AH: Is the grad school that you’re doing at the moment more science or more writing related?
IO: It’s both. It’s an Environmental Journalism program. It’s a learning curve for me compared to songwriting. There’s very little evocation allowed in journalism. You have to contextualize everything and assume that people know nothing. You have to tell people only one thing at a time, but I see a lot of parallels with songwriting, too. It’s storytelling with a process of editing. You’re editing the whole world, choosing the information on the ground, and who you have the opportunity to speak to. It’s a narrowing of things. I was a creative writing major as an undergrad and that was tough for me, too. Fiction writing was too much of a blank page for me. That’s why I write about my own experiences, because it makes storytelling more possible for me. Journalism has that same approach where you have to tell one story, sorting information, and tell things efficiently and completely.
AH: Was your decision to pursue Environmental Journalism prompted by a really obvious need for this in our world right now since it’s so hard to reach people with these important issues?
IO: That’s maybe a little over-generous to me, but yes. I also have selfish reasons, too, but that’s why I chose this. There’s a need for a lot of things, but in this one, I thought I had some skills that might be useful. There’s a need for science communication in general, but the other question is how to get information in front of people. It’s hard to make this stuff sexy, but there is a lot of great storytelling in narrative journalism out there. That’s a cool challenge, to be competitive in getting peoples’ attention with hooks, characters, and why people should care. It’s a lot harder without being able to strike a chord!

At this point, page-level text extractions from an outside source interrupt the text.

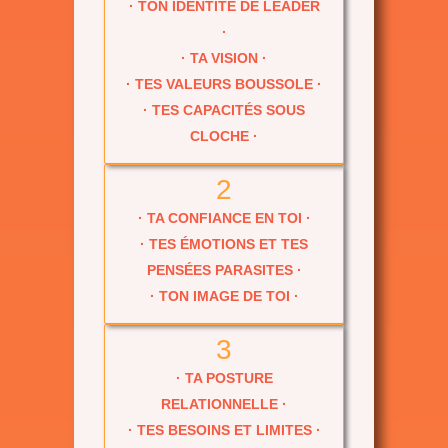
· TON IDENTITÉ DE LEADER
·
· TA VISION ·
· TES VALEURS BOUSSOLE ·
· TES CAPACITÉS SOUS
CLOCHE ·
2
· TA CONFIANCE EN TOI ·
· TES ÉMOTIONS ET TES
PENSÉES PARASITES ·
· TON IMAGE DE TOI ·
3
· TA POSTURE
RELATIONNELLE ·
· TES BESOINS ET LIMITES ·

AH: I really like this idea of “extra medium” and the way that it’s explained in the liner notes for this album. I get what you’re saying about rockstars as larger-than-life personas, whereas in folk, Americana, and country, there is a different kind of figure that audiences are looking for.
IO: That general ideas was one that I had about country and folk songwriters, the fact that you’re integrating that relatability in a song, but you’re also magnifying common experiences to the level of something worthy and special. There’s nothing more common than a broken heart in relationships, but we all feel it as an earth-shaking, singular event. I think music is uniquely positioned to describe that, even without words.
The “extra medium” term is one that turned up in brain a couple of years ago. I thought it was funny at first, but then I realized that there are some “extra medium” things in this world. I think of Tom Hanks as being extra medium. He exemplifies, magnifies, and embodies “normcore.” His films are often not about something crazy, but they feel good and make visible and audible something that is important.
AH: He seems like someone you could easily walk up to in the street.
IO: Totally. I think relatability is the loadstar. That’s what’s part of the magic of country music. These are really pathetic songs presented with such confidence. They allow people with the same feelings to sing along and really own those pathetic feelings in a form that’s winking and confident enough to feel legitimate. A lot of my favorite artists are vulnerable, but in that moment, are confidently sharing those feelings.